**YOUR GOAL:**
The response must consist of every record, restated word for word.

------

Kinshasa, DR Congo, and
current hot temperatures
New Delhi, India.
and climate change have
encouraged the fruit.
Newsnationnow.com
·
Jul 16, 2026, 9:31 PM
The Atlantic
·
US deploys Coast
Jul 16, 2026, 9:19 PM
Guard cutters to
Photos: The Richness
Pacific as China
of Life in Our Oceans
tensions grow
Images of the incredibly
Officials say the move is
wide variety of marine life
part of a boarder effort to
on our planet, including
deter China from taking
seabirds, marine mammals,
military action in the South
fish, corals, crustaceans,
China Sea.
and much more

------

**RESULT FOR THIS TASK:**
Kinshasa, DR Congo, and
current hot temperatures
New Delhi, India.
and climate change have
encouraged the fruit.
Newsnationnow.com
·
Jul 16, 2026, 9:31 PM
The Atlantic
·
US deploys Coast
Jul 16, 2026, 9:19 PM
Guard cutters to
Photos: The Richness
Pacific as China
of Life in Our Oceans
tensions grow
Images of the incredibly
Officials say the move is
wide variety of marine life
part of a boarder effort to
on our planet, including
deter China from taking
seabirds, marine mammals,
military action in the South
fish, corals, crustaceans,
China Sea.
and much more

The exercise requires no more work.